在進行熔融紡絲製程加工時，為了得到所期望之品質特性，往往需先決定適當的加工參數，但因其加工參數眾多且複雜，一旦製程發生異常時，需花費相當大的成本在故障排除的工作上。本實驗以最常使用的聚丙稀作為實驗的材料，實驗機台的加工參數共十種，包括三段熱套筒溫度、齒輪幫浦溫度、模頭溫度、紡嘴溫度、螺桿轉速、齒輪幫浦轉速、冷卻風速與捲取速度。本論文以田口實驗計畫法配合變異數分析，可得到最佳的參數組合，並獲知各加工參數對張力變異的影響程度。實驗方面則進行改變機台加工參數，各取十組數據，並根據本實驗設定之判斷法則來辨識顯著與非顯著因子，如在十組的數據中，不超過三組數據落在最佳的參數組合張力變異區間外，則為非顯著因子；反之，則為顯著因子，如此一來即可明確得知張力變異異常之狀態。再透過小波包轉換擷取訊號五個的特徵值，此特徵值包括有最小熵值和小波包最佳基的四個節點，並建構一具準確預測能力的類神經網路架構，使其可以有效且精準區別出異常的加工參數。
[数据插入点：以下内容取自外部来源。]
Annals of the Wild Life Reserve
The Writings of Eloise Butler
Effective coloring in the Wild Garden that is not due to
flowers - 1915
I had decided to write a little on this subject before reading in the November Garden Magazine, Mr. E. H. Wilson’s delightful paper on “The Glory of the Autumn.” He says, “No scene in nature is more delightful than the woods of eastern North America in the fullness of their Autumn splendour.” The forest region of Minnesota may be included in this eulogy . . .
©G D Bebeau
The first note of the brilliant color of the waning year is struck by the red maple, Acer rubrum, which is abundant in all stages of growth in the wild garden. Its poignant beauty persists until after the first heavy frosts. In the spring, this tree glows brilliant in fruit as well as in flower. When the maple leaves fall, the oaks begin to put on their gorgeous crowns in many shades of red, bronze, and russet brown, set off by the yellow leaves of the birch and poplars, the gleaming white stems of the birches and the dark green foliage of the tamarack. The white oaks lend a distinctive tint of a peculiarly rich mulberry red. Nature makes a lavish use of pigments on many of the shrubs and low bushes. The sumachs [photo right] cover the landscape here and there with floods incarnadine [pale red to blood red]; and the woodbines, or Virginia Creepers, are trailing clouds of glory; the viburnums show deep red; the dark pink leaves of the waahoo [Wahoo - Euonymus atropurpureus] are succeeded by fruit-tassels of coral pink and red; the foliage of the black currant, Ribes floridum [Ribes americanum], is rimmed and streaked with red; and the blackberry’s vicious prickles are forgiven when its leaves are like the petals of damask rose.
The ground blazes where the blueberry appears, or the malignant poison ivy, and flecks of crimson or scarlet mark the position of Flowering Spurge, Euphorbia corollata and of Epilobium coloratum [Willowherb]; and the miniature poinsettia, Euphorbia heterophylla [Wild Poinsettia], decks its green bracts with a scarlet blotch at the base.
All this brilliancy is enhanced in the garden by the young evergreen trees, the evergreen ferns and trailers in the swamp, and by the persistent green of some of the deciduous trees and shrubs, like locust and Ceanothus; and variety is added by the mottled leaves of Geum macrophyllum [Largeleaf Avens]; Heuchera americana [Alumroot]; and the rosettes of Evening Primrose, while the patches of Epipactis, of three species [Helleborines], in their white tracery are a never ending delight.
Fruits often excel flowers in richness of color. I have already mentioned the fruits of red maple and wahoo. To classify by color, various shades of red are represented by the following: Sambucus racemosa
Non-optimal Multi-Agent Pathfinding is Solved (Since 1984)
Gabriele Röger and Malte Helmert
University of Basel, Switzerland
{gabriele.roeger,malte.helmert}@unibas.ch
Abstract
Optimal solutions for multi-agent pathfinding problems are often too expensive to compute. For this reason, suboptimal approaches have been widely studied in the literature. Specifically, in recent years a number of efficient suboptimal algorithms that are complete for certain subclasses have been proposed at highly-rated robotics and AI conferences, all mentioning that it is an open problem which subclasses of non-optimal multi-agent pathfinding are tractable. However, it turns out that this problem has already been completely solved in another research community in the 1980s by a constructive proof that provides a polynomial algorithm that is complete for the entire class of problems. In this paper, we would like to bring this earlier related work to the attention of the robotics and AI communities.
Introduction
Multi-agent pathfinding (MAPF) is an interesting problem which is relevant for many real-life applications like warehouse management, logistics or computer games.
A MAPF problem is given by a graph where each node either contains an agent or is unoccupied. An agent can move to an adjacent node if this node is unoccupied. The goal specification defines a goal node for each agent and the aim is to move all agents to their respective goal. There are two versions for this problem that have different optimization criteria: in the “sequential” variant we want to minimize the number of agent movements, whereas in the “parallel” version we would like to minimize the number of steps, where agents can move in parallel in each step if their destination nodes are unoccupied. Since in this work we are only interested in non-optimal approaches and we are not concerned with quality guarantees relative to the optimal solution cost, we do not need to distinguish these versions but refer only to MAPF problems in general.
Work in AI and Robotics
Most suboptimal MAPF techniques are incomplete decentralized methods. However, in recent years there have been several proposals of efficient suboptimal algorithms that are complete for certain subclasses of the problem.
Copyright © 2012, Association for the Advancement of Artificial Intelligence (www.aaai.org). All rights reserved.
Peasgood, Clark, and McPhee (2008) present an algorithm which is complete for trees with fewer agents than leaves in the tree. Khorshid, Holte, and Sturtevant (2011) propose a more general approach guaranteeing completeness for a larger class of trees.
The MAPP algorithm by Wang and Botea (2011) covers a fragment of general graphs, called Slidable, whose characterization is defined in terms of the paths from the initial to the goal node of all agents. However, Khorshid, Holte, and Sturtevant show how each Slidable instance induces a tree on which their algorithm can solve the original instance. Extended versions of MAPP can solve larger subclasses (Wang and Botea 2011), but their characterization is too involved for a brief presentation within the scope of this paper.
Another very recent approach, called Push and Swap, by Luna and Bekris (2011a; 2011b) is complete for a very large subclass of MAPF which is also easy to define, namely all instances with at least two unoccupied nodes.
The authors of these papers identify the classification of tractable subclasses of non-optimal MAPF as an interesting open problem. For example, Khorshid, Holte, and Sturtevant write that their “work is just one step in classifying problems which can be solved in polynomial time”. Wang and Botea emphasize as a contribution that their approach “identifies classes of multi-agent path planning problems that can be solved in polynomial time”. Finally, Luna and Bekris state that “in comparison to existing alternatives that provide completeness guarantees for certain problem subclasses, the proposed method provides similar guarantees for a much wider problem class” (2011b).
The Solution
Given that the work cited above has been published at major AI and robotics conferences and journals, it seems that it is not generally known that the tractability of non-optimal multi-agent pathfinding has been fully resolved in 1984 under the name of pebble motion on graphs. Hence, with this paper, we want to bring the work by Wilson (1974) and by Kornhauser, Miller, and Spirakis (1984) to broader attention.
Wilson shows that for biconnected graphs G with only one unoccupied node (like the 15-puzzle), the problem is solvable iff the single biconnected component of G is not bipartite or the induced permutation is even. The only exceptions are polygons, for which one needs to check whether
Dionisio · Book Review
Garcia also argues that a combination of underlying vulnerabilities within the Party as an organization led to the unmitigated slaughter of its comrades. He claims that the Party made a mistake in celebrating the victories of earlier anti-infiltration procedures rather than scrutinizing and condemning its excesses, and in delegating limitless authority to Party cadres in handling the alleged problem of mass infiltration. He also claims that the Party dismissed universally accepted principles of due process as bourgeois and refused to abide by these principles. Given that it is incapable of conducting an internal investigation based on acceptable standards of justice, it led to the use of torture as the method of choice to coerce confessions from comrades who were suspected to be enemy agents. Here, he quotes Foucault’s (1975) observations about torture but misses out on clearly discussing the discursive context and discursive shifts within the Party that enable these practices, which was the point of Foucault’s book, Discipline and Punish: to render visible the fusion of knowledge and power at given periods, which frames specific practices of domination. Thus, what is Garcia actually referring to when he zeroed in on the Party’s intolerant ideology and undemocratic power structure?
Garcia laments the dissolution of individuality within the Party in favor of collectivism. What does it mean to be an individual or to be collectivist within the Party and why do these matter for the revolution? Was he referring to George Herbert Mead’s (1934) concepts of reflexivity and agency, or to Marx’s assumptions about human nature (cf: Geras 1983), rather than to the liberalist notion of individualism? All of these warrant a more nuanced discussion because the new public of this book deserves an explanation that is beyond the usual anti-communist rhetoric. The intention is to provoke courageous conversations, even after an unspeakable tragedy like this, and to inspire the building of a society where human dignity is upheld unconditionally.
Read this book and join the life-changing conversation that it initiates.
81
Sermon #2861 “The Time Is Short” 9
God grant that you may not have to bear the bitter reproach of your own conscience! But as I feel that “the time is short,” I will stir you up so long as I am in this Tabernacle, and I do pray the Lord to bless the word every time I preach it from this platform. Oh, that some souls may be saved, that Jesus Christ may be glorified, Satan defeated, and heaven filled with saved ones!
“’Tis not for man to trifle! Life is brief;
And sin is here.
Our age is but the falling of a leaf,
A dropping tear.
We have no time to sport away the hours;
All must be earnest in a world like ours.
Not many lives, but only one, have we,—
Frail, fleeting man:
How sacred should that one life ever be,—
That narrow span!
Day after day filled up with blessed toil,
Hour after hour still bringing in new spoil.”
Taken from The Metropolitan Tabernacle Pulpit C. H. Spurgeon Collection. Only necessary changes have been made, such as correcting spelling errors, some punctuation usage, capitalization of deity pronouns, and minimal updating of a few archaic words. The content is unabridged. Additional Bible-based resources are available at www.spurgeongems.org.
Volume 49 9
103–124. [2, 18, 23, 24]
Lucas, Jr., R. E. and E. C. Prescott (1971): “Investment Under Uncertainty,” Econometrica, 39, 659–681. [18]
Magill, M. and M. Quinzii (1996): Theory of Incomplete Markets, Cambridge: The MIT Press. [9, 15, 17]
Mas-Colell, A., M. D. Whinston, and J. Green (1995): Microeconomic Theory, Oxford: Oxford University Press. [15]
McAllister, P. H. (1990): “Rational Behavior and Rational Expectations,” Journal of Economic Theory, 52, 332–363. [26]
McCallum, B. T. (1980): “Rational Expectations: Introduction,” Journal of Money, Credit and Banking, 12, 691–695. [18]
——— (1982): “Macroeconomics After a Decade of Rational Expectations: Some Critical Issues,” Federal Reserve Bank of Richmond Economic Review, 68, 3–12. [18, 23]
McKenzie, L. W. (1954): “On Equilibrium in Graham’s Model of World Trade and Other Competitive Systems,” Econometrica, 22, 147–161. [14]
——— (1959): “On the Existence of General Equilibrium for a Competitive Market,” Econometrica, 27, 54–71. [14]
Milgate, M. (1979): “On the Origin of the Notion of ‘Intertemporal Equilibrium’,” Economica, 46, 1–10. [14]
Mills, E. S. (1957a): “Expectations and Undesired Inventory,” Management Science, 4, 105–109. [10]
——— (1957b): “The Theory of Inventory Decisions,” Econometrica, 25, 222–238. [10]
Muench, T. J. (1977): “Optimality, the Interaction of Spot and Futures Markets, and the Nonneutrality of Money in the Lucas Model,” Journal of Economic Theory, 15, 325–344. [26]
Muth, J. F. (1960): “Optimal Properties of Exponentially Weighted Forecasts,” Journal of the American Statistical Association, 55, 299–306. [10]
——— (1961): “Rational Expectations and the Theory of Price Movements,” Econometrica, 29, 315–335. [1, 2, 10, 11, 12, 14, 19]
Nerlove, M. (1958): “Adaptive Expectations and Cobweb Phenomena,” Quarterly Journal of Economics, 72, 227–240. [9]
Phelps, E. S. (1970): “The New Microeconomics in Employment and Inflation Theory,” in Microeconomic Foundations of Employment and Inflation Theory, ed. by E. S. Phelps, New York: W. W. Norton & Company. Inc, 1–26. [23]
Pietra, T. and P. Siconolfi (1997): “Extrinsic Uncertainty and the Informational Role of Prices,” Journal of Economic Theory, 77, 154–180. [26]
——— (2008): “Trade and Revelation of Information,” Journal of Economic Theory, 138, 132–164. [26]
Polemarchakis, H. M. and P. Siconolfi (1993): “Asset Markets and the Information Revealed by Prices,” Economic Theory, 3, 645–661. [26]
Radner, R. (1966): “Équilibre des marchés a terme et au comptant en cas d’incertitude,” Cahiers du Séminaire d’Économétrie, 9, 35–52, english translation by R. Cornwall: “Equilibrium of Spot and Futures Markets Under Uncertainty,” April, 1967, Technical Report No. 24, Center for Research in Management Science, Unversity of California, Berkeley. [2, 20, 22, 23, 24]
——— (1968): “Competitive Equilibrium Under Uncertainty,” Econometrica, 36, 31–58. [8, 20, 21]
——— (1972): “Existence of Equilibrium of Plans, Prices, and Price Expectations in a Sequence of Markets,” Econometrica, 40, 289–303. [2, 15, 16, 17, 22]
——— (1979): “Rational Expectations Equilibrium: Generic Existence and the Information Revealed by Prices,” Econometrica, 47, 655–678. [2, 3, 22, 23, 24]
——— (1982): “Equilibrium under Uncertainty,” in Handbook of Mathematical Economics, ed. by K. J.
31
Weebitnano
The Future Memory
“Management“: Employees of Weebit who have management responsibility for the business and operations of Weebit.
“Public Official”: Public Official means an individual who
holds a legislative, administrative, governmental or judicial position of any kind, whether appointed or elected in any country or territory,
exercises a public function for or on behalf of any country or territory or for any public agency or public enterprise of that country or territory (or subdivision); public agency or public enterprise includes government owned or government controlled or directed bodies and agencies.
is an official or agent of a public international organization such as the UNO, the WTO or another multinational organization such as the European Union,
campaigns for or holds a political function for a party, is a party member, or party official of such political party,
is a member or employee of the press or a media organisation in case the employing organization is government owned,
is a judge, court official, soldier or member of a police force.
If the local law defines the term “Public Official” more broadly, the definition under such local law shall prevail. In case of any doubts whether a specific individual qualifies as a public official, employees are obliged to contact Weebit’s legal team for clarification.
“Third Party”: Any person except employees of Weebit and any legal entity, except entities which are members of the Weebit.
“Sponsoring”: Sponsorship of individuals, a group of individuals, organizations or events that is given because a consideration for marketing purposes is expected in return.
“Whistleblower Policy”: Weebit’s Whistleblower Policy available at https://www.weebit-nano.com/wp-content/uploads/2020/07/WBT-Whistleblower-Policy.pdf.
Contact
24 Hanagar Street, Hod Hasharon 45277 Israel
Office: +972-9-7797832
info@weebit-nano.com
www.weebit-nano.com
實驗結果證明了本研究所提出的辨識方法，對於改變單一因子或是同時改變兩因子機台參數下的數據，有著100%辨識成功率，可成功地辨識出異常的加工參數。

In the melt spinning processing, appropriate machine parameters are required to get expected qualities. Once the processing is abnormal, it’s essential to spend a lot of time in fault dignosis. In this experiment, we focus on polypropylene which is the commonly used material and the experiment machine have ten kinds of machine parameters, including three section extruder barrel temperatures, meteting pump temperature, die temperature, spinning temperature, rotation speeds of an extruder, metering pump speed, cooling air speed and take-up velocity. In this thesis, the Taguchi quality design method cooperated with analysis of variance is used to find the best combination of machine parameters to yield the smaller variance of tension and identify significant factors. The experiment goes on with change the machine parameters. Among these parameters, we choose ten groups of data and distinguish significants factor and nonsignificant factors according to the predefined judgment rule. If there are less than three groups of data outside the interval defined by the best combination of machine parameters, it is nonsignificant factor; On the contrary, it is significant factor. Therefore, we can clearly indicate the abnormal state of tension variance. Furthermore, the five feature values of the tension signal are computed from wavelet package transform, which includes the minimum entropy and four nodes of wavelet package best tree. Based on this, we establish a neural network model to distinguish abnormal machine parameters effectively and accurately. The experimental results have proved that either changing one factor or two factors simultaneously in machine parameters, the proposed method can locate abnormal machine parameters with 100% accuracy rate.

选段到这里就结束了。